* Try it:
Gather every line from the entries below that includes "bottom".

* Information supplied:
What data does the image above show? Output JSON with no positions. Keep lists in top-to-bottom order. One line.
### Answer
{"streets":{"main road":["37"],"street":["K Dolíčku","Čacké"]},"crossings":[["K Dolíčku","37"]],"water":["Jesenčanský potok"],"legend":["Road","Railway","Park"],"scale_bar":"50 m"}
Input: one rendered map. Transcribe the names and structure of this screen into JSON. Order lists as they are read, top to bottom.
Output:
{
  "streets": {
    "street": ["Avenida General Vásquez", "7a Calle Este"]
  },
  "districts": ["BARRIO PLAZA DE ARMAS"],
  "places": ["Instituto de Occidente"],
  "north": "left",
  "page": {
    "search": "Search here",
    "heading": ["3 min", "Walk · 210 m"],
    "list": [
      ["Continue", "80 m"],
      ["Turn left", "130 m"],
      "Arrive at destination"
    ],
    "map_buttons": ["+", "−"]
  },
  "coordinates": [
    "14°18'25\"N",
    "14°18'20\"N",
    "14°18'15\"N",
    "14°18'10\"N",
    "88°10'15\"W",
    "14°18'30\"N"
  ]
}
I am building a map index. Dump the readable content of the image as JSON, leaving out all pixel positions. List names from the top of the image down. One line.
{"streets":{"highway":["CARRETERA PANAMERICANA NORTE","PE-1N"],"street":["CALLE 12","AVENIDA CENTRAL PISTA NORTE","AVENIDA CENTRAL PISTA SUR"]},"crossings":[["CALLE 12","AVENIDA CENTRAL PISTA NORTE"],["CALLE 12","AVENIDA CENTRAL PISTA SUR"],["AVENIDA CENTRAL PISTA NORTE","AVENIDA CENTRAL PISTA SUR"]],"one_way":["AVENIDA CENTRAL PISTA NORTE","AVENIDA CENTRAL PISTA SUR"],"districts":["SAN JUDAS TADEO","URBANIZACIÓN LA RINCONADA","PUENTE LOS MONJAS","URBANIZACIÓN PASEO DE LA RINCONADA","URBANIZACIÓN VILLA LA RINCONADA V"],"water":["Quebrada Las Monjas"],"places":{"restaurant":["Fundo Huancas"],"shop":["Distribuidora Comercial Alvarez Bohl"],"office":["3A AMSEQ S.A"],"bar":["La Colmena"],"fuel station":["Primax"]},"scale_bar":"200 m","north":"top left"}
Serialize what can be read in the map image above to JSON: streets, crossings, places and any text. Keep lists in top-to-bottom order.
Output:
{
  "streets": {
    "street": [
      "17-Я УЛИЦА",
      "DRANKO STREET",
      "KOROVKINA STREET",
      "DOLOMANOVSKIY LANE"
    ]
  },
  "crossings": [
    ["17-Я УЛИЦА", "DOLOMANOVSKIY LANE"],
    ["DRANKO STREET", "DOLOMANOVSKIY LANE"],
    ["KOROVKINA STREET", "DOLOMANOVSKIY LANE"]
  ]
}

* Worked solution:
What data does the image above show? Output JSON with no positions. Keep lists in top-to-bottom order. One line.
Input: one rendered map. Transcribe the names and structure of this screen into JSON. Order lists as they are read, top to bottom.
Serialize what can be read in the map image above to JSON: streets, crossings, places and any text. Keep lists in top-to-bottom order.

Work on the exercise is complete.